И радостно замирает сердце в груди Миколки от картины, рисуемой воображением. Но стоило в эту минуту чему-нибудь зашуршать в кустах или громко треснуть сухому валежнику под ногой прохожего в лесу, и Миколку прошибал жар или бросало в холод. И все его попытки исправить себя кончались неудачею. Он, наконец, отчаявшись, сам сознал свою неисправимость и, откинув самолюбие, перестал обращать на насмешки, привык к ним.
Никогда, кажется, на долю трусливого потомка Батыя не выпадало более неприятного дня, чем тот, в который прибыл гонец к Марье Васильевне от князя. Хотя Миколку и тревожила мысль о близости татар, однако он питал сладкую надежду, что улепетнет от них, так как Марья Васильевна, верно, взяла бы его с собой в Москву, и, вдруг все его розовые надежды пали. Хуже того, они еще заменились горькой необходимостью предстать пред очи разгневанного его трусостью Данилы Андреевича и после вместе с ним с этим головорезом Прошкой идти на бой с крымцами. При одной мысли об этом мурашки начинали бегать по спине огорченного до глубины души выкреста.
Понуря голову ехал Миколка рядом с Прошкой, тихо мурлыкавшим про себя какую-то нескончаемую песню.
Миколка был довольно плохим наездником, а лошадь, на которой он сидел, была горячая. Волей-неволей, но татарин кое-как держался, ежеминутно опасаясь, что конь его сбросит. А Прошка, словно не замечая, как вертится в седле его спутник, продолжал оставаться невозмутимо спокойным, лишь изредка понукая свою смирную лошадь и поглядывая на дорогу.

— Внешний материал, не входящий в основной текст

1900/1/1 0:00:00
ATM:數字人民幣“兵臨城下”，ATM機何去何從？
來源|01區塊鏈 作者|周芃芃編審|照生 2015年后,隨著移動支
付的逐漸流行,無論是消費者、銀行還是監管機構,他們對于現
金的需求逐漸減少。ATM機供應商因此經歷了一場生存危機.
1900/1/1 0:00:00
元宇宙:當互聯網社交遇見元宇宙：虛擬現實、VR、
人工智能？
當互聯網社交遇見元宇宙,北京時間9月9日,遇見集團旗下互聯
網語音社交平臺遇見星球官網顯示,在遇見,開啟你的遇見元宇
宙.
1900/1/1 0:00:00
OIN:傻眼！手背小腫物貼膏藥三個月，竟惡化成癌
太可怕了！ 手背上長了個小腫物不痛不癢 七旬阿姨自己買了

Между тем время шло, и спутники незаметно для себя уже успели отмахать добрую половину пути, о чем Прошка не преминул сообщить своему невольному товарищу, словно ему в утешенье.
Сердце Миколки екнуло.
«Скоро, стало быть! Эх, кабы удрать! — мелькнуло у него в голове, — А что, если и в самом деле? — продолжал он размышлять на понравившуюся ему тему, — Вот ловко было бы! Прямо бы отселе домой, али еще лучше, взять немного поправей, да и подождать, как Марья Васильевна из дому тронется и к этому месту подъедет. Опосля замешаться в толпу и так до самой Москвы добраться. А там уж для меня ни татары, ни князья не страшны: пока отыщут — и поход кончится. Вот ладно б было! Только, как уйдешь от этого черта Прошки? Догонит, как пить дать! А может, и нет? Вишь, его кобыла как замучилась. Попытаться бы».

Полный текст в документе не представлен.